C’est peut-être pour cela que le féminisme peine à s’installer chez les femmes, dans les discours on a l’impression que les femmes ne sont pas soumises alors que nous avons toute la charge de la famille, du foyer.



Mes enfants sont français, leur père est né au Congo. Je les sensibilise au fait qu’ils peuvent être rejetés du fait de leur couleur de peau. Je leur fait beaucoup écouter de musiques africaines. La musique est un moyen de découvrir et de connaître les cultures. Je leur apprends qu’ils ne doivent pas être étrangers à la France, qu’ils sont français, qu’ils doivent s’investir dans les sphères de pouvoir. J’espère qu’ils pourront être fiers d'être français, malgré les peurs que j’ai en voyant la montée des groupes identitaires racistes.
Je me sens proche aussi proche des congolais.e.s que des personnes noires américaines, antillaises, sénégalaises, … J’ai créé un collectif de femmes afrodescendantes, j’apporte des pensées féministes.
Je parle des problématiques comme la dimension raciste intrinsèque au système prostitueur, je transmets également ce concept de la convergence des patriarcats, les hommes noirs sont victimes de racisme tout en profitant du système d’oppression patriarcal.

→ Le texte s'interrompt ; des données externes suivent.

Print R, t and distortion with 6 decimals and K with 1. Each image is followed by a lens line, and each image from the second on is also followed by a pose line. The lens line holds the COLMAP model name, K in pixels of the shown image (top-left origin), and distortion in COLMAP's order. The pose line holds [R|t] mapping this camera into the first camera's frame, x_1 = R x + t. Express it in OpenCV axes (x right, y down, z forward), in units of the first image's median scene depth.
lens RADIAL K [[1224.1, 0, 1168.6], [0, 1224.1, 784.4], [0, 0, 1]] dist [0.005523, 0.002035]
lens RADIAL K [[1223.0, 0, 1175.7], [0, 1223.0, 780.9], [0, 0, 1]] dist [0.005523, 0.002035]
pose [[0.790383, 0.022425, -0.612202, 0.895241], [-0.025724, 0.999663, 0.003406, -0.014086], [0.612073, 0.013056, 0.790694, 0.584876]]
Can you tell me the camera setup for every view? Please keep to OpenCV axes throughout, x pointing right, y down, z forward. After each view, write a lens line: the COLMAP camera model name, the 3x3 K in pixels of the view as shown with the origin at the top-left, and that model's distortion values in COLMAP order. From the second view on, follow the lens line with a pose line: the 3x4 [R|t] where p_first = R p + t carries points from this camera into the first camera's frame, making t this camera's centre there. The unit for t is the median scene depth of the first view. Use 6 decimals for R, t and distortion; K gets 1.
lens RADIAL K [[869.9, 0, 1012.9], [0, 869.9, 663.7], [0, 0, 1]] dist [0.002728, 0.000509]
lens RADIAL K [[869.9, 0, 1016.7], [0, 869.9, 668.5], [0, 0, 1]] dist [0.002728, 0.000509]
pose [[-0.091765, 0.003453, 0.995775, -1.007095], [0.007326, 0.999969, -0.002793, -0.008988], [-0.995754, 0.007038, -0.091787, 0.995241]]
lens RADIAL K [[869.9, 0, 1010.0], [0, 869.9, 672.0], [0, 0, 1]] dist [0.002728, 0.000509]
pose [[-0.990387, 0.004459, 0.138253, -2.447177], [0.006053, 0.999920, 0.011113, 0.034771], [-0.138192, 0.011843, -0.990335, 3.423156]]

Une femme m’a dit “on est beaucoup plus proches des hommes noirs que des femmes blanches”,
je lui ai répondu “quand tu marches le soir, seule dans la rue, tu as peur des groupes de femmes blanches ou des groupes d’hommes noirs?
Je n’ai jamais eu peur d’être violée ou frappée par une femme blanche. Les hommes noirs ne nous perçoivent pas comme des sœurs, mais comme des femmes sur lesquelles ils ont du pouvoir".